[Exercise material Boundary: Start]

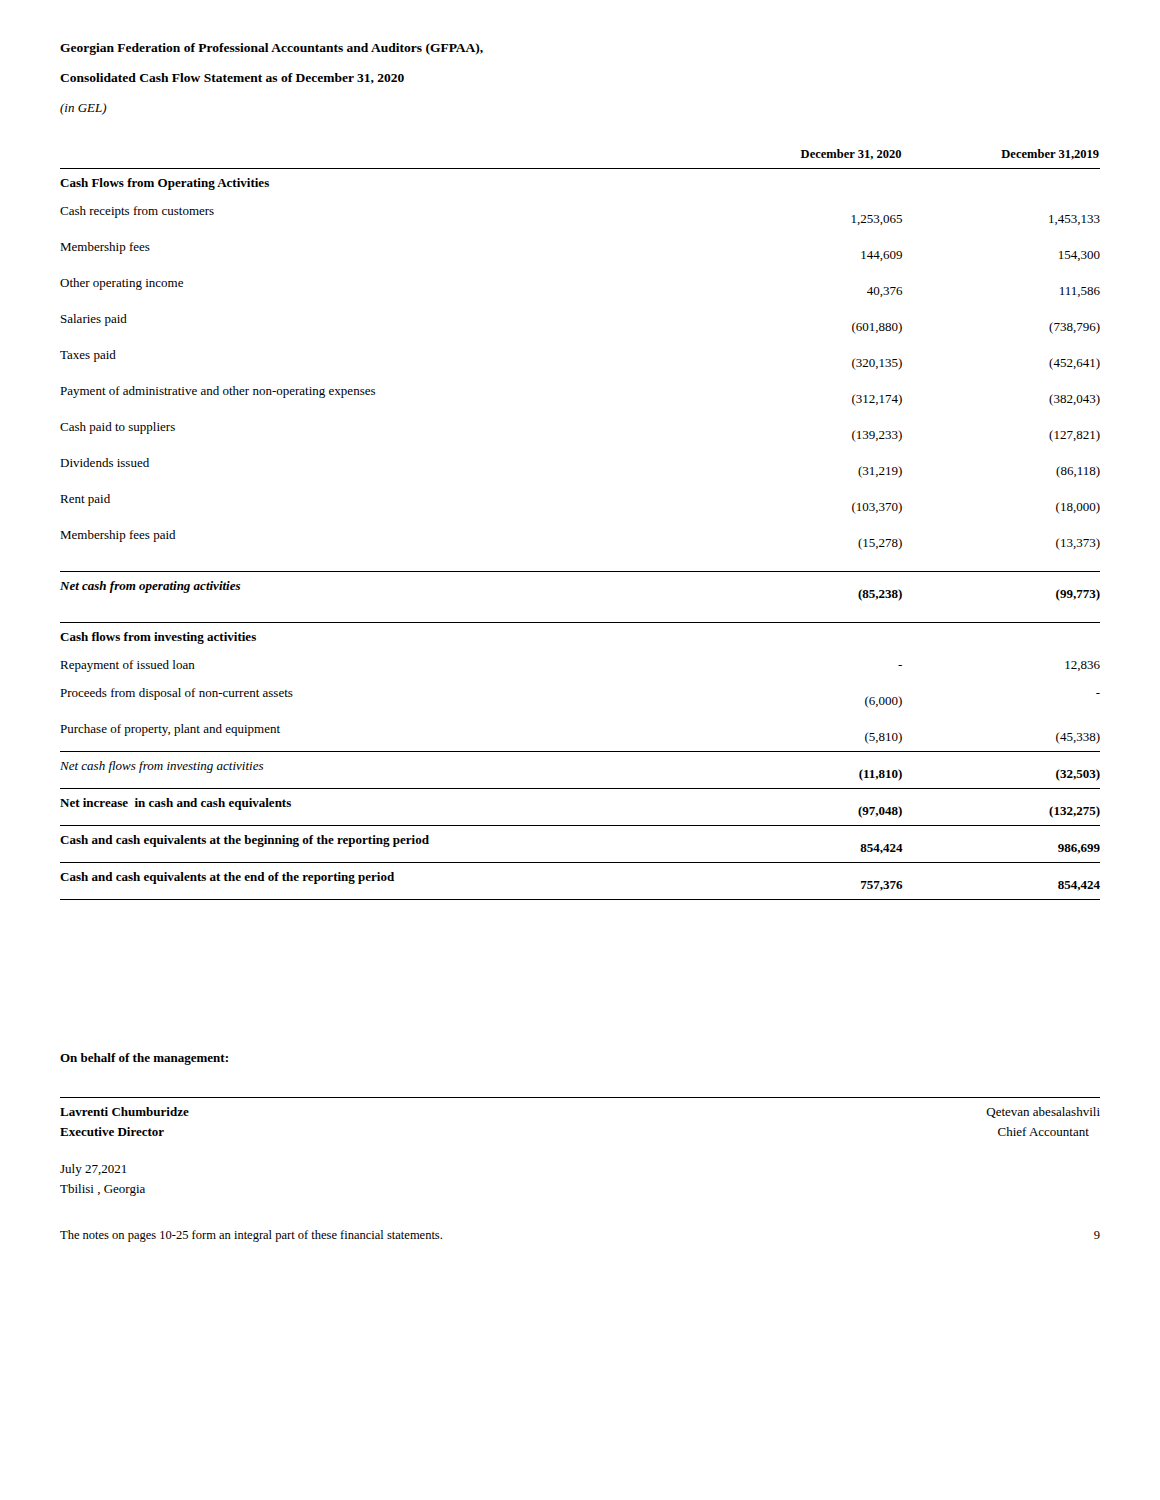Georgian Federation of Professional Accountants and Auditors (GFPAA),
Consolidated Cash Flow Statement as of December 31, 2020
(in GEL)
| | December 31, 2020 | December 31,2019 |
| --- | --- | --- |
| Cash Flows from Operating Activities | | |
| Cash receipts from customers | 1,253,065 | 1,453,133 |
| Membership fees | 144,609 | 154,300 |
| Other operating income | 40,376 | 111,586 |
| Salaries paid | (601,880) | (738,796) |
| Taxes paid | (320,135) | (452,641) |
| Payment of administrative and other non-operating expenses | (312,174) | (382,043) |
| Cash paid to suppliers | (139,233) | (127,821) |
| Dividends issued | (31,219) | (86,118) |
| Rent paid | (103,370) | (18,000) |
| Membership fees paid | (15,278) | (13,373) |
| Net cash from operating activities | (85,238) | (99,773) |
| Cash flows from investing activities | | |
| Repayment of issued loan | - | 12,836 |
| Proceeds from disposal of non-current assets | (6,000) | - |
| Purchase of property, plant and equipment | (5,810) | (45,338) |
| Net cash flows from investing activities | (11,810) | (32,503) |
| Net increase in cash and cash equivalents | (97,048) | (132,275) |
| Cash and cash equivalents at the beginning of the reporting period | 854,424 | 986,699 |
| Cash and cash equivalents at the end of the reporting period | 757,376 | 854,424 |
On behalf of the management:
Lavrenti Chumburidze
Executive Director
Qetevan abesalashvili
Chief Accountant
July 27,2021
Tbilisi , Georgia
The notes on pages 10-25 form an integral part of these financial statements.
9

[Exercise material Boundary: End]

Note every line above where the string "December" shows up, and copy those lines.

Consolidated Cash Flow Statement as of December 31, 2020
| | December 31, 2020 | December 31,2019 |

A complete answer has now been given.